— Extrait —
══════════════════════════════

Je suis indéniablement un homme du siècle passé mais d'un siècle qui croyait en l'avenir. Je garde donc une longueur d'avance ... Il serait si facile de sombrer dans le geignard. Il ne faut pas cesser de croire à l'arrivée de calmes héros qui, mine de rien, viendront sauver une certaine idée de l'avenir, de la société, de la démocratie dans le parfum léger de l'adoucissant, un peu de circulation, sur fond de clochers sonnant midi.

mercredi, août 22, 2007

Travail de bureau


Au risque de tout perdre, je préfère rédiger mes messages directement en ligne, en mode brouillon soit, mais à la merci du premier couac electrico-informatico-internautique; la communication serait coupée et le texte perdu ! Je n'ai jamais eu peur de ce genre de "risques", cela fait partie du métier ... L'autre soir, j'ai pris un verre avec P.M., mon éditeur. Il me disait avec satisfaction "être devenu" un auteur à part entière : il a récemment reçu des insultes (anonymes, il va sans dire). Il a pensé à moi, à mes pauvres contempteurs, et aux autorités dont je dépendais, qui "se mordaient la queue" en quelque sorte; la même administration capable d'un côté de reconnaître mon travail et, de l'autre, de m'en faire grief ! Fabuleux, soviétique, kafkaïen, walsérien, helvétique, très vaudois !
Dieu que je connais cette terre, et trop bien ... Je la voudrais un rien plus surprenante, je me dis paresseusement qu'il adviendra forcément quelque chose, qu'un Bonaparte local se lèvera et je le suivrai, ou une vraie cause, un projet fou et fantastique, un rien inutile et très subtil à la fois; on viendrait alors me demander d'y participer, forcément ... Rien. Et toujours ce panorama à la Hodler, le lac, les nuages ineffables, le bruit de la ville, le vent sur la campagne, jusqu'au donjon du château de Vufflens que j'aperçois sans peine à l'oeil nu au-dessus de Morges, depuis mon phalanstère d'une avenue éponyme. Je pourrai laisser filer la journée depuis mon lit, "mon vrai bureau", de la sorte. Entre les plateaux, les livres, les notes, l'ordinateur ... Une vie, ça se dirige souverainement depuis ses appartements privés, sa couche. Tout le reste tient de la parade. Ou de la campagne militaire.
Je mets un point d'honneur à cultiver cette "paresse" de surface et réponds ostensiblement "rien" à la question " ... que fais-tu dans la vie ?". En général, cette demande n'est que rhétorique, une vague amorce au cours d'un échange de drague. A ce rien, je fais suivre quelques propos prompts à initier un rapprochement physique avec le questionneur, propos que la décence (et la pudibonderie d'un lectorat non averti) m'interdit de reproduire ici. Je peux juste vous confirmer leur efficience puisque l'affaire se conclut "au bureau".

══════════════════════════════

— Tâche écrite 1 —
(a) Dans l'extrait, avec qui le narrateur a-t-il pris un verre l'autre soir ?
(b) Quel donjon aperçoit-il à l'oeil nu au-dessus de Morges ?
(c) Que répond-il à la question « ... que fais-tu dans la vie ? » ?

— Section données —
══════════════════════════════

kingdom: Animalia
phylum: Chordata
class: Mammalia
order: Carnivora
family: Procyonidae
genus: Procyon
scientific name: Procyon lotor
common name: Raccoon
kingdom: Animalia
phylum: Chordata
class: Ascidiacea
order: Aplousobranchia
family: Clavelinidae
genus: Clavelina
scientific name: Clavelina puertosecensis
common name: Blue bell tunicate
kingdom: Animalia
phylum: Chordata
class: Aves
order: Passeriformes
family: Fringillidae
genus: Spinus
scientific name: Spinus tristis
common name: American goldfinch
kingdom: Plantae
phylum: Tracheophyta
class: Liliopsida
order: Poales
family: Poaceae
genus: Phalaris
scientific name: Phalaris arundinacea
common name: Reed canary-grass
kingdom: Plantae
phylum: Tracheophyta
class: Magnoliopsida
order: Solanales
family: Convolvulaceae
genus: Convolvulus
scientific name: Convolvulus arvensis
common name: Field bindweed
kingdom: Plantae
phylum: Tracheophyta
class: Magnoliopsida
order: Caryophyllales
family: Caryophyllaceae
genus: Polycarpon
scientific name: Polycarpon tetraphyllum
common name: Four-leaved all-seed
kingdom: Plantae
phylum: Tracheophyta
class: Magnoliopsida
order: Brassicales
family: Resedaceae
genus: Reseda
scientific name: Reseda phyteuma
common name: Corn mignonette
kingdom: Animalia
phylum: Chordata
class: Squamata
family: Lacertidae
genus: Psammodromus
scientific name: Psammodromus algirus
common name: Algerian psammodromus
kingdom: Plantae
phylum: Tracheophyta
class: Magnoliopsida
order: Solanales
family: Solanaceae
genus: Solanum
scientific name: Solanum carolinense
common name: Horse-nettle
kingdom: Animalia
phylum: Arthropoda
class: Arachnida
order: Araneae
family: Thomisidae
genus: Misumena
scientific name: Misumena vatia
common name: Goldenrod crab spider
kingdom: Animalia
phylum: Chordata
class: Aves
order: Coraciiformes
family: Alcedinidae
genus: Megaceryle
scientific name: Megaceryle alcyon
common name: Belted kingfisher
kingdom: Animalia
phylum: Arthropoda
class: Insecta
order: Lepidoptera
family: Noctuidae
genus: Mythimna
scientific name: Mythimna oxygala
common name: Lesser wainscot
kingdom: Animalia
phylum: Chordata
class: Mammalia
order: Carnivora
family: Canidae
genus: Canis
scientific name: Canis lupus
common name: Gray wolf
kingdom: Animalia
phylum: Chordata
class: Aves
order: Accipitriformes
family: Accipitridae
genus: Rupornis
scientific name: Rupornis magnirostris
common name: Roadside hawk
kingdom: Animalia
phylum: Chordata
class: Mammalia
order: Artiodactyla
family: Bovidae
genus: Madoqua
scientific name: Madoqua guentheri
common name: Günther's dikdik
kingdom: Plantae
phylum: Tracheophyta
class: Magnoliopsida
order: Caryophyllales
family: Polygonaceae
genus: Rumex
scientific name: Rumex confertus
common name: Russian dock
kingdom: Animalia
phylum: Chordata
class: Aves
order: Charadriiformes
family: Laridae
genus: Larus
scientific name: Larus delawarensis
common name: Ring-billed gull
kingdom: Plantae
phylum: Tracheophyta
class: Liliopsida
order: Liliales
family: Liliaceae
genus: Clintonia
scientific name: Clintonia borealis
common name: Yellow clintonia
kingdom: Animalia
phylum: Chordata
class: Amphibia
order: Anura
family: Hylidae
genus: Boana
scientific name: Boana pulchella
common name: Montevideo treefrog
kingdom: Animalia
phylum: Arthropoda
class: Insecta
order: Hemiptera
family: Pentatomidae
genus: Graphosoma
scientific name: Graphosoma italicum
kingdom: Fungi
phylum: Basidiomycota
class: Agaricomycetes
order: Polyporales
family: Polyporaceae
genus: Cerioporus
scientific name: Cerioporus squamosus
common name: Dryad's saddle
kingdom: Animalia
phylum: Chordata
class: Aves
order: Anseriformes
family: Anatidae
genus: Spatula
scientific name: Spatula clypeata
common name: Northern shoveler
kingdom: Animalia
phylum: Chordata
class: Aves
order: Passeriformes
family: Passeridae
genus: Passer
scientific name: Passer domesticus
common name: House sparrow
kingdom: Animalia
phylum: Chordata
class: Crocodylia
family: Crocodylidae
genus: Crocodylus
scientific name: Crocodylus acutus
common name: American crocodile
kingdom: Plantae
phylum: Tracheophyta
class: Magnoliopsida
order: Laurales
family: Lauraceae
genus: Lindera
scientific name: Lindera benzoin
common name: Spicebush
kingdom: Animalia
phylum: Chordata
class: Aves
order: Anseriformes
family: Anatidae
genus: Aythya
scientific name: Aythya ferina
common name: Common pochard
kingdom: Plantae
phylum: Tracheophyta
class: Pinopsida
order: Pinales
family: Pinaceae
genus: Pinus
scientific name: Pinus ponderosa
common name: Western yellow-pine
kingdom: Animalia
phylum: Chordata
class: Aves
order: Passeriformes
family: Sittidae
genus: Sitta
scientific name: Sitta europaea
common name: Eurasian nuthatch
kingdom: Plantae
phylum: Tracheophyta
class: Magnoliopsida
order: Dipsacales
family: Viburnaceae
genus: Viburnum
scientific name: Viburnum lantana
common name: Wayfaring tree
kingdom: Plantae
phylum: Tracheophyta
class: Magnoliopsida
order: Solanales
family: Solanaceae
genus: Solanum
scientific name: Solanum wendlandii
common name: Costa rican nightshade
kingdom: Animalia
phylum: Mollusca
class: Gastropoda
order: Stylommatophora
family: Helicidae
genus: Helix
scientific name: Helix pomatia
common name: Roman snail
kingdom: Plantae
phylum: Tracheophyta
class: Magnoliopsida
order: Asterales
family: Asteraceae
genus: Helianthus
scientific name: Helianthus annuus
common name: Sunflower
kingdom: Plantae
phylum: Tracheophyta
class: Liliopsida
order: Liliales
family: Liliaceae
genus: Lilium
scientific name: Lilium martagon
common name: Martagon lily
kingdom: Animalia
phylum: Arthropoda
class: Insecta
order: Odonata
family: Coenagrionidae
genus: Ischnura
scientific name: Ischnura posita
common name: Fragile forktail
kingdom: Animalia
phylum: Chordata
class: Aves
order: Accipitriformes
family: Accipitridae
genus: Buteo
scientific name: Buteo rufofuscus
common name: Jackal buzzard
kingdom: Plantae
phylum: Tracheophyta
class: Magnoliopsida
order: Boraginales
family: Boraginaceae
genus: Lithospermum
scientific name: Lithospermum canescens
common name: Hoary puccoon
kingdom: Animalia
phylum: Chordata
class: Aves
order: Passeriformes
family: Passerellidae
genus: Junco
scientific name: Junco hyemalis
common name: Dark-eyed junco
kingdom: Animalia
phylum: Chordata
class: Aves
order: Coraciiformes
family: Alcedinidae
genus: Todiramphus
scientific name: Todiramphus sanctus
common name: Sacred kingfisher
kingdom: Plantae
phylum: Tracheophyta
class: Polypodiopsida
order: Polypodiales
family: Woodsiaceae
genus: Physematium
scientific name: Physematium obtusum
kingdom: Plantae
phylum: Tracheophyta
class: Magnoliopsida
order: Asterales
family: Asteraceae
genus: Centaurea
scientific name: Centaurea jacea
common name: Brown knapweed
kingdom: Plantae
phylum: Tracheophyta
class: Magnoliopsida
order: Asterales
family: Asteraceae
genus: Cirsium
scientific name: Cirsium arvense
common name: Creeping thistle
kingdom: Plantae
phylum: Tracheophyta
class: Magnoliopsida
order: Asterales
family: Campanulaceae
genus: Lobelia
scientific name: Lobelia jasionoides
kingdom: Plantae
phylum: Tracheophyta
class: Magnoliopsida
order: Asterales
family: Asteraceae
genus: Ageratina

══════════════════════════════

— Tâche écrite 2 —
Restituez en CSV à deux colonnes, intitule et valeur, les lignes de la liste situées entre celle qui contient "genus: Helix" et celle qui contient "genus: Lilium", incluses. Prévoyez une ligne par entrée, chaque champ entre guillemets et les sauts de ligne remplacés par des espaces.

— Bonne réponse 1 —
(a) Avec P.M., son éditeur.
(b) Le donjon du château de Vufflens.
(c) « Rien ».

— Bonne réponse 2 —
intitule,valeur
"genus:","Helix"
"scientific name:","Helix pomatia"
"common name:","Roman snail"
"kingdom:","Plantae"
"phylum:","Tracheophyta"
"class:","Magnoliopsida"
"order:","Asterales"
"family:","Asteraceae"
"genus:","Helianthus"
"scientific name:","Helianthus annuus"
"common name:","Sunflower"
"kingdom:","Plantae"
"phylum:","Tracheophyta"
"class:","Liliopsida"
"order:","Liliales"
"family:","Liliaceae"
"genus:","Lilium"